Les 230 salariés durement éprouvés de Spanghero attendaient inquiets, ce mercredi, un nouveau rendez-vous capital pour leur avenir et celui de l'entreprise. La réunion du CE a débuté en présence de l'administrateur judiciaire. Reprise ou liquidation, verdict dans quelques minutes.
Les représentants du personnel étaient convoqués à 15H pour un comité d'entreprise avec l'administrateur judiciaire.
A l'ordre du jour, deux questions brûlantes :
- L'administrateur a-t-il désormais entre les mains un dossier de reprise viable ?
- A quelles conditions ceux qui seront licenciés - peut-être tous - le seront-ils ?
La mairie a fermé ses grilles et les commerçants sont appelés à tirer leur rideau.
"C'est tendu", disait Jérôme Lagarde, secrétaire FO du CE quelques heures avant cette nouvelle échéance pénible, "il faut les comprendre: ça fait des mois qu'on nous balade".
La tension est telle que M. Lagarde disait n'être toujours pas sûr avant midi de la tenue du CE. L'administrateur, Christian Caviglioli, échaudé par la précédente rencontre du 28 mai à l'issue de laquelle lui et les représentants de Lur Berri ont été retenus par les salariés jusque tard dans la nuit, a réclamé des engagements écrits quant à sa sécurité.
L'espoir Laurent Spanghero
L'administrateur, tenu par les délais légaux, leur avait annoncé ce jour-là que, sans repreneur à la date du 19 juillet, ils seraient tous licenciés. Frappés par la foudre mi-février quand le gouvernement a désigné leur entreprise comme un acteur principal d'un scandale européen, certains d'avoir bien travaillé et d'être les victimes d'agissements qui leur étaient étrangers, les salariés avaient surtout très mal pris les mesures proposées par Lur Berri pour accompagner leur licenciement.
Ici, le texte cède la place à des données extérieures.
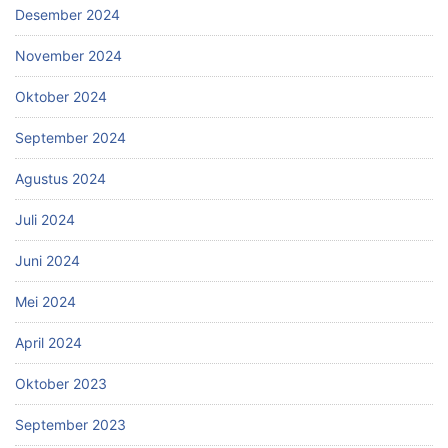
Desember 2024
November 2024
Oktober 2024
September 2024
Agustus 2024
Juli 2024
Juni 2024
Mei 2024
April 2024
Oktober 2023
September 2023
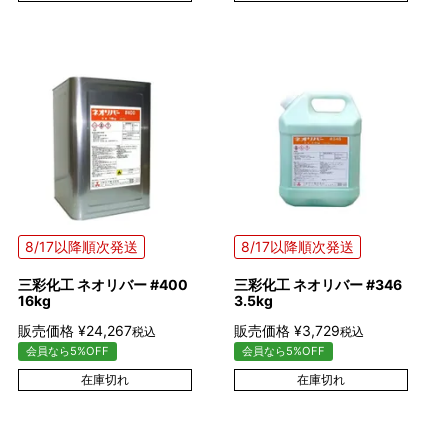
8/17以降順次発送
8/17以降順次発送
三彩化工 ネオリバー #400
三彩化工 ネオリバー #346
16kg
3.5kg
販売価格
¥
24,267
販売価格
¥
3,729
税込
税込
会員なら5%OFF
会員なら5%OFF
在庫切れ
在庫切れ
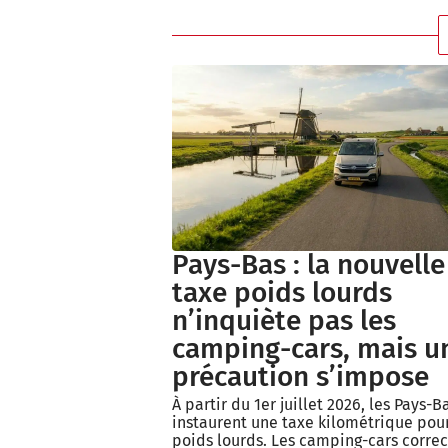
Pays-Bas : la nouvelle
taxe poids lourds
n’inquiète pas les
camping-cars, mais u
précaution s’impose
À partir du 1er juillet 2026, les Pays-B
instaurent une taxe kilométrique pour
poids lourds. Les camping-cars corre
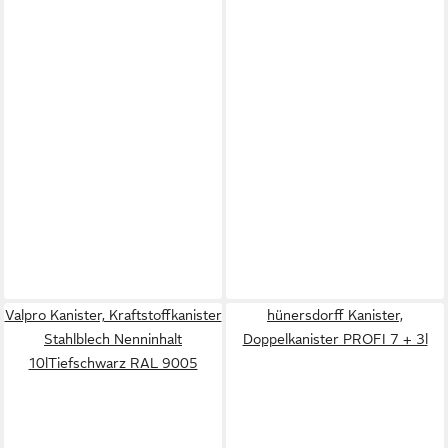
Valpro Kanister, Kraftstoffkanister
hünersdorff Kanister,
Stahlblech Nenninhalt
Doppelkanister PROFI 7 + 3l
10lTiefschwarz RAL 9005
Elles étaient "méprisantes", selon eux.
Lur Berri, qui a racheté l'entreprise aux frères Spanghero en 2009 et revendique de l'avoir ramenée à l'équilibre avant le scandale, devrait en soumettre de nouvelles mercredi après-midi.
Les salariés attendent aussi d'entendre l'administrateur se prononcer sur les projets que d'éventuels repreneurs étaient censés lui transmettre avant midi.
Les salariés ont monté le leur tant bien que mal, mais sont sans illusion quant à ses chances. L'espoir d'un maintien partiel de l'activité repose donc grandement sur l'un des fondateurs de la société et membre de la grande famille rugbystique du même nom, Laurent Spanghero.
M. Spanghero, qui dit ne pouvoir se résoudre à laisser tomber ses anciens salariés, a indiqué mardi soir à l'AFP avoir réussi à boucler à temps un plan avec ses financements.
Son projet préserverait une centaine d'emplois. Il reprendrait toutes les activités de l'usine, mais dans des dimensions réduites, et y ajouterait une gamme végétale.
Le soutien d'un trois-étoiles audois et du conseil régional du Languedoc-Roussillon
Il bénéficie du soutien du chef audois Gilles Goujon, trois étoiles au Michelin.
Celui-ci lui a offert gratuitement son nom et son savoir-faire pour peser sur la décision et sauver le maximum d'emplois. Gilles Goujon lui apporterait des recettes de conserverie et prodiguerait les conseils du chef de cuisine à l'industriel.
De son côté, la Région Languedoc-Roussillon s'est engagée à aider à hauteur de 6.200 euros chaque emploi effectivement repris par un investisseur en 2013 et 2014.
"Par cet engagement, et consciente de la difficile situation vécue depuis plusieurs mois par les salariés, la Région entend préserver les emplois, les compétences reconnues du personnel et l'outil industriel de l’entreprise basée à Castelnaudary." affirme la Région.
Le scandale de la viande de cheval a "tué" Spanghero
Spanghero, qui revendiquait 360 salariés avant le scandale, n'en fait plus travailler qu'une cinquantaine, selon FO. L'entreprise ne s'est pas remise d'avoir été accusée mi-février d'avoir sciemment revendu du cheval à la place de boeuf à des entreprises produisant elles-mêmes des plats cuisinés comme des lasagnes pour de grandes marques ou de grands distributeurs.
Ses clients se sont massivement détournés. La société est en liquidation depuis avril avec maintien de l'activité pendant trois mois jusqu'au 19 juillet.
Un nouveau délai de grâce n'est pas à exclure mercredi, disent des proches du dossier. Mais "on ne pourra pas repousser (une décision) ad vitam aeternam", étant donné l'assèchement de la trésorerie et les délais légaux, dit l'une d'elles.